Each entry is to be printed again word for word.
§
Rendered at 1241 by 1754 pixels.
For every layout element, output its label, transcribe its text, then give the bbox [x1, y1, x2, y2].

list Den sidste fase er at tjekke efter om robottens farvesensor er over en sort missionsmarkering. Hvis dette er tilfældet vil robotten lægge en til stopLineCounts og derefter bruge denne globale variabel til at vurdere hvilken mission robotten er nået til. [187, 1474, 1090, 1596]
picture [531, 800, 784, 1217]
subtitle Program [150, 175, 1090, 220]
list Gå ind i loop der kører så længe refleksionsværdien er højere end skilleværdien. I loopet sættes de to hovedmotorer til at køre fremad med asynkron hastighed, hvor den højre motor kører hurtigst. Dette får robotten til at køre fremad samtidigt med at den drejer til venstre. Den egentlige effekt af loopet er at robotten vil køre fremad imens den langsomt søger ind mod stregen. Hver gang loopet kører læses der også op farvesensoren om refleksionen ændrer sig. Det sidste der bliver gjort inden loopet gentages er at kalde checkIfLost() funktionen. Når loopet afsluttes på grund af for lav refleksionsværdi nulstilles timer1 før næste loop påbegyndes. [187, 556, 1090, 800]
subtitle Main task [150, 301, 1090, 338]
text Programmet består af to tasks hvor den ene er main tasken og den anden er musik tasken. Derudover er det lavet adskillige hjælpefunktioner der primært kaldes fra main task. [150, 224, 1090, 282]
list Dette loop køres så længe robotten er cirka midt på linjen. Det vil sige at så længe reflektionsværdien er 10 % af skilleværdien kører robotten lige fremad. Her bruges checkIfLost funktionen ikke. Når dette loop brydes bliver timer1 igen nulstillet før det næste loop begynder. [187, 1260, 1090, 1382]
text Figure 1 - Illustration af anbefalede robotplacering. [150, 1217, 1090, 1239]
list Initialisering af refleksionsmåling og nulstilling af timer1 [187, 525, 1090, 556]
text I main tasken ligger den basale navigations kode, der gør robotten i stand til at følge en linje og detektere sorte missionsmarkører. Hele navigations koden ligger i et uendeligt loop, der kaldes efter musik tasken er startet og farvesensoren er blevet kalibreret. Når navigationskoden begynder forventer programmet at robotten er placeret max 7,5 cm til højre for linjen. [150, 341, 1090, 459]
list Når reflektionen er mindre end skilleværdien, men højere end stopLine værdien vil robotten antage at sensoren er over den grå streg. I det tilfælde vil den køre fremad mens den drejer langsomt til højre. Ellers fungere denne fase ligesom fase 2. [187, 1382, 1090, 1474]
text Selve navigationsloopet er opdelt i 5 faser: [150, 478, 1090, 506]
§
■ WORKED SOLUTION
Rendered at 1241 by 1754 pixels.
For every layout element, output its label, transcribe its text, then give the bbox [x1, y1, x2, y2].

list Den sidste fase er at tjekke efter om robottens farvesensor er over en sort missionsmarkering. Hvis dette er tilfældet vil robotten lægge en til stopLineCounts og derefter bruge denne globale variabel til at vurdere hvilken mission robotten er nået til. [187, 1474, 1090, 1596]
picture [531, 800, 784, 1217]
subtitle Program [150, 175, 1090, 220]
list Gå ind i loop der kører så længe refleksionsværdien er højere end skilleværdien. I loopet sættes de to hovedmotorer til at køre fremad med asynkron hastighed, hvor den højre motor kører hurtigst. Dette får robotten til at køre fremad samtidigt med at den drejer til venstre. Den egentlige effekt af loopet er at robotten vil køre fremad imens den langsomt søger ind mod stregen. Hver gang loopet kører læses der også op farvesensoren om refleksionen ændrer sig. Det sidste der bliver gjort inden loopet gentages er at kalde checkIfLost() funktionen. Når loopet afsluttes på grund af for lav refleksionsværdi nulstilles timer1 før næste loop påbegyndes. [187, 556, 1090, 800]
subtitle Main task [150, 301, 1090, 338]
text Programmet består af to tasks hvor den ene er main tasken og den anden er musik tasken. Derudover er det lavet adskillige hjælpefunktioner der primært kaldes fra main task. [150, 224, 1090, 282]
list Dette loop køres så længe robotten er cirka midt på linjen. Det vil sige at så længe reflektionsværdien er 10 % af skilleværdien kører robotten lige fremad. Her bruges checkIfLost funktionen ikke. Når dette loop brydes bliver timer1 igen nulstillet før det næste loop begynder. [187, 1260, 1090, 1382]
text Figure 1 - Illustration af anbefalede robotplacering. [150, 1217, 1090, 1239]
list Initialisering af refleksionsmåling og nulstilling af timer1 [187, 525, 1090, 556]
text I main tasken ligger den basale navigations kode, der gør robotten i stand til at følge en linje og detektere sorte missionsmarkører. Hele navigations koden ligger i et uendeligt loop, der kaldes efter musik tasken er startet og farvesensoren er blevet kalibreret. Når navigationskoden begynder forventer programmet at robotten er placeret max 7,5 cm til højre for linjen. [150, 341, 1090, 459]
list Når reflektionen er mindre end skilleværdien, men højere end stopLine værdien vil robotten antage at sensoren er over den grå streg. I det tilfælde vil den køre fremad mens den drejer langsomt til højre. Ellers fungere denne fase ligesom fase 2. [187, 1382, 1090, 1474]
text Selve navigationsloopet er opdelt i 5 faser: [150, 478, 1090, 506]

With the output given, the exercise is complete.